# Polvo como conductor de electricidad



## Elektro90 (Nov 10, 2010)

Hola,

Qué tan probable es que el polvo haga corto entre 2 terminales de una placa?

Por definición, es un conductor de electricidad y aislante térmico.
Trabajo con PCs y un problema frecuente es el polvo y la causas que producen son ruido, calentamiento, pero hoy note algo curioso.  El efecto era como si el ps-on y tierra estuvieran conectados, es decir al subministrarle energia al Pc sin presionar el botón de encendido la Pc se encendia sola, o a veces  después de 1/2 hora de estar apagada se encendia sola.

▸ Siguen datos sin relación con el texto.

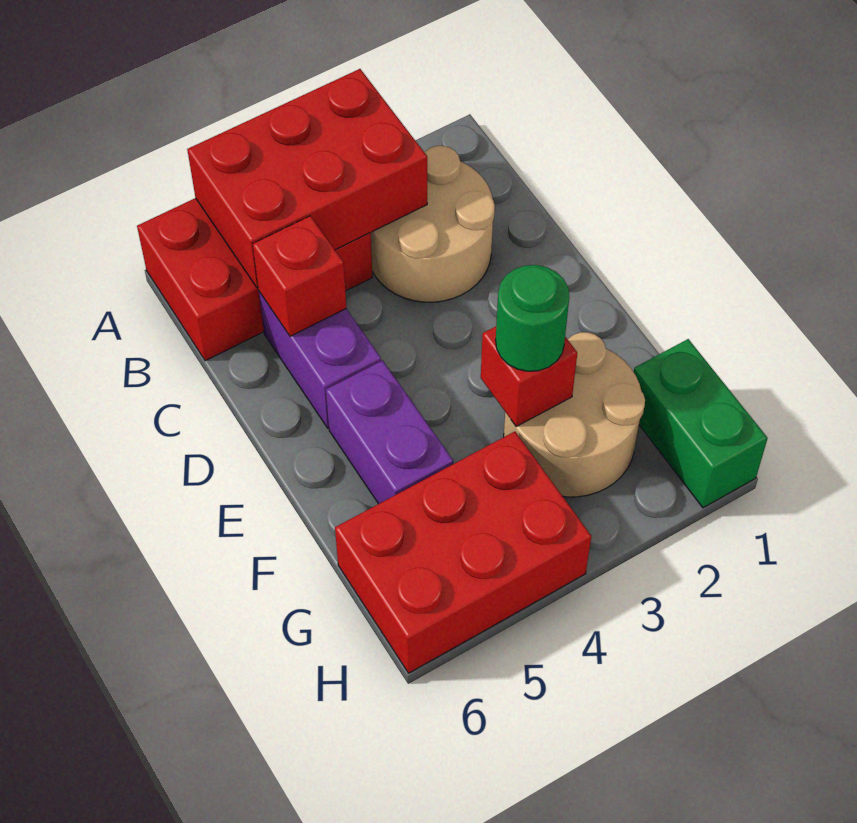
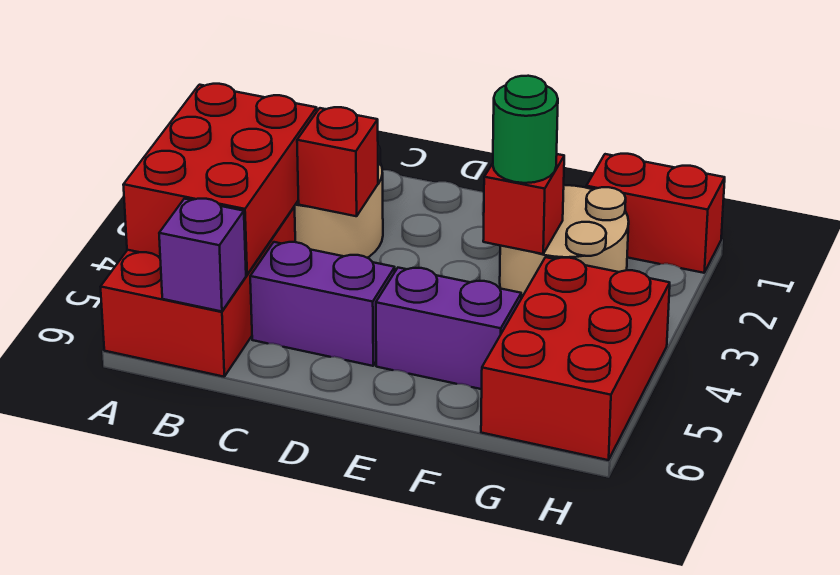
none -> purple brick B6 level 2
red brick C5 level 2 -> red brick C3 level 2
green brick G1:H1 level 1 -> red brick G1:H1 level 1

Sopleteé la placa, quité mucho polvo y se solucionó. Ahora la unica idea que ronda en mi cabeza es que el polvo está causando un corto circuito entre el pin pson y tierra.

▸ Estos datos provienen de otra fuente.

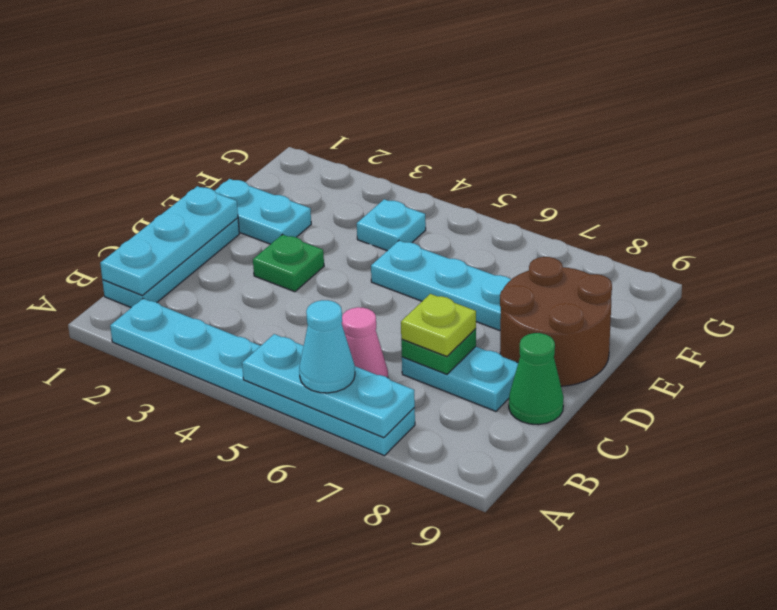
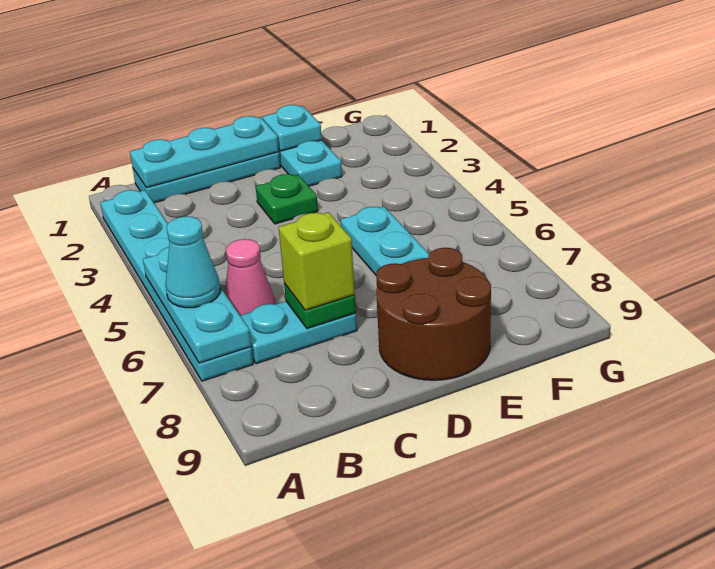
cyan plate C7:C8 level 1 -> cyan plate B7:C7 level 1
lime plate C7 level 3 -> lime brick C7 level 3
green cone C9 level 1 -> none
cyan plate F4 level 1 -> cyan plate E1 level 2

Cualquier  comentario/explicación será agradecido

Saludos


----------



## Jadacuor (Nov 10, 2010)

mmm, pues el polvo podria ser conductor pero dependiendo de la humedad relativa (creo yo), al estar el polvo humedo aumenta su conductividada electrica y este podria hacer contacto entre las terminales y en efecto encender el pc


----------



## Elektro90 (Nov 10, 2010)

gracias por confirmarlo, jairo cuero,

Y cualquier otro comentario o experiencia de otros amigos electrónicos son bienvenidos


----------



## snowboard (Nov 10, 2010)

Puede que en el polvo tambien vayan trozos de cable, viruta metálica.... sobretodo si la ubicación del equipo es en un taller o maestranza.

saludos


----------



## Tacatomon (Nov 10, 2010)

jairo cuero dijo:


> mmm, pues el polvo podria ser conductor pero dependiendo de la humedad relativa (creo yo), al estar el polvo humedo aumenta su conductividada electrica y este podria hacer contacto entre las terminales y en efecto encender el pc



+1, También puede volverse corrosivo a las placas PCB por el lado del cobre al reaccionar con los compuestos de Estaño, la pista de cobre misma y los residuos de soldadura.


----------